George Fisher, who served as Kodak’s boss from 1993 until 1999, decided that its expertise lay not in chemicals but in imaging. He cranked out digital cameras and offered customers the ability to post and share pictures online.
A brilliant boss might have turned this idea into something like Facebook, but Mr Fisher was not that boss.”
I remember uploading photographs to those Kodak Galleries. They sucked, but now that I think about it, they could have easily become Flickr, or even Facebook. They simply failed to fully grasp and embrace the impending photo-sharing boom. This might be a crazy idea, but I think they should move into publishing and celebrate their history, perhaps mirroring what LIFE is doing right now. It wouldn’t be a very profitable business but the brand and history would live on. They could fully assert themselves as experts on film and the history of film photography. A long shot I know, but I don’t think selling printers is going to save them either.

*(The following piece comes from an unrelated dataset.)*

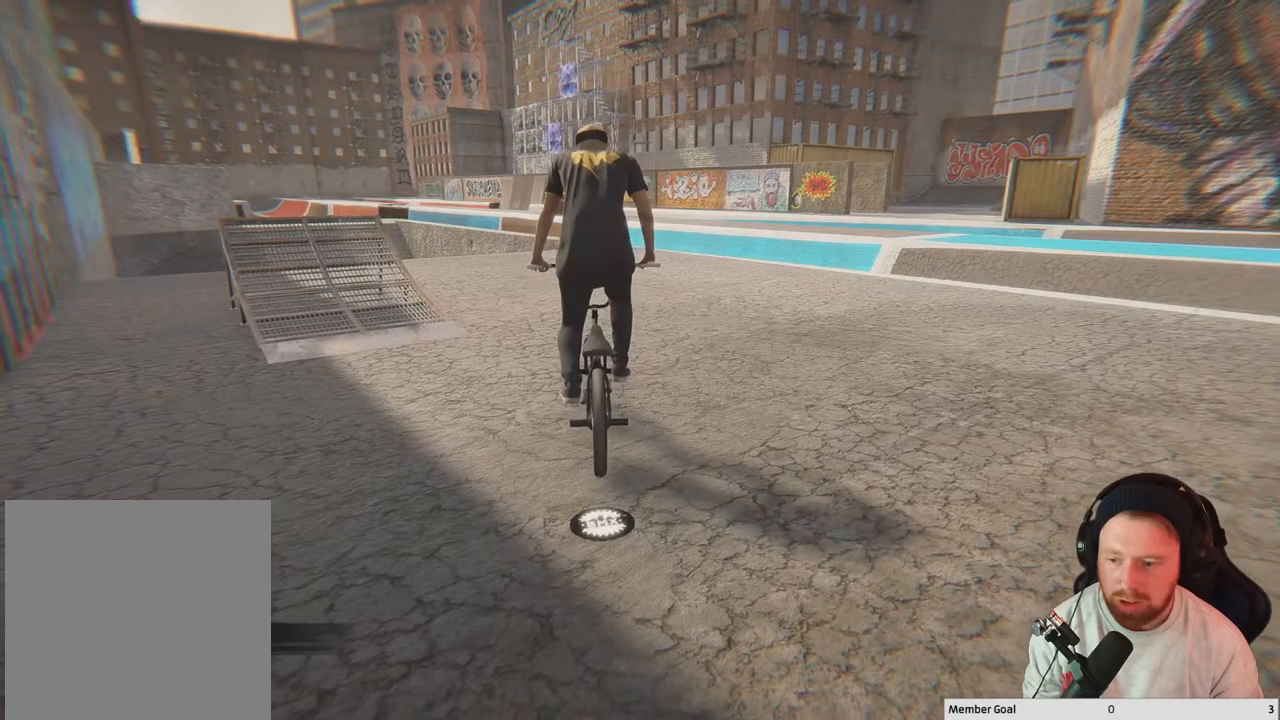
{"buttons": [], "left_stick": "center", "right_stick": "center", "events": []}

©Reuters/Stringer – via In Focus
I haven’t been reading much about crowdfunding these days. It seems we’ve turned a corner. Now I’m seeing more bloggers and writers actively promoting projects they’ve funded or think deserve backing. The ecosystem is developing which is interesting. I don’t think we’ll have a firm grasp of how it’ll all work out for a few years yet.
This week, a few good articles popped up, first there was Joerg with “Crowdfunding is not a cash cow.”

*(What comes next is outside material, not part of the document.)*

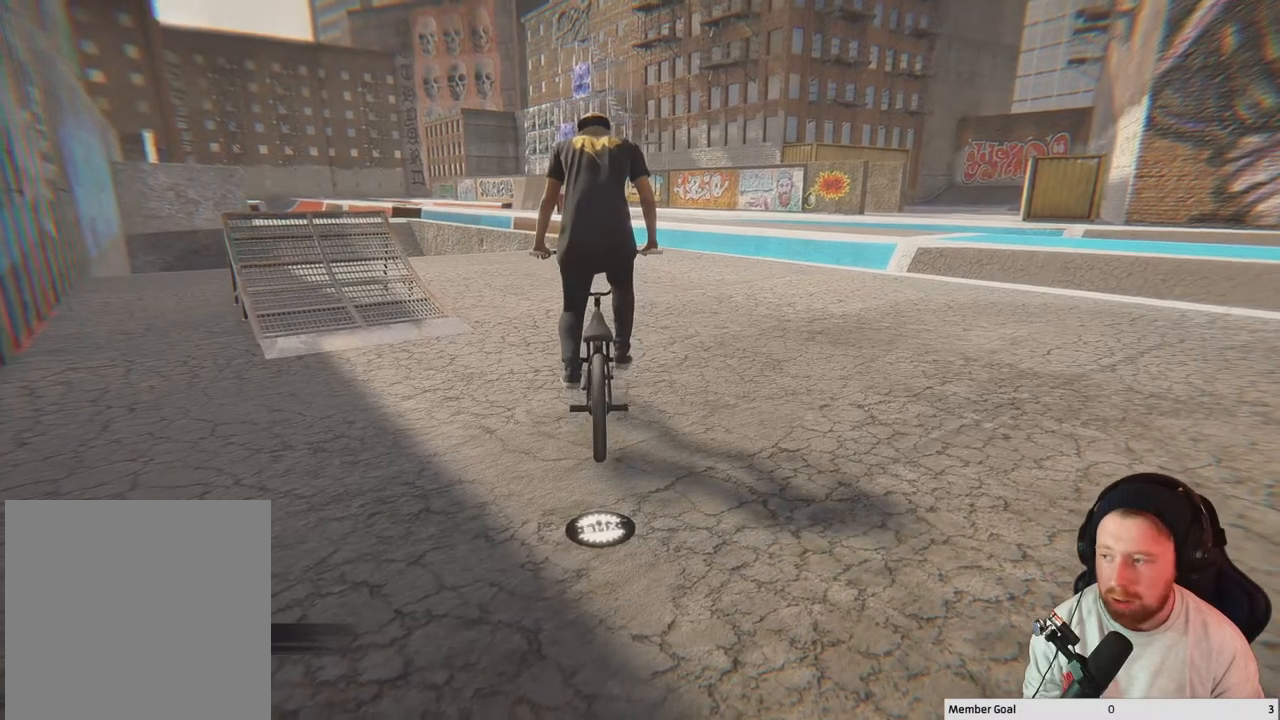
{"buttons": [], "left_stick": "center", "right_stick": "center", "events": []}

Crowdfunding is more complex than that: When you have a funded project, people are already – literally and emotionally – invested in you. As with any investment, you want to make sure your supporter’s return-on-investment is maximized. Giving them what they paid for is good. But you want to give them more. Treat the people who supported your work not as customers, but as patrons – patrons in the old sense of the work. Think of them not as current supporters but as potential future supporters.
There’s definitely the potential for people to just see the $$$$ signs and forget the importance of creating a connection with their supporters or patrons as Joerg refers to them. Something to remember is that if you don’t meet your patrons expectations they’ll likely let the world know. A good example comes from Matt Haughey who wrote Lessons for Kickstarter creators from the worst project I ever funded on Kickstarter.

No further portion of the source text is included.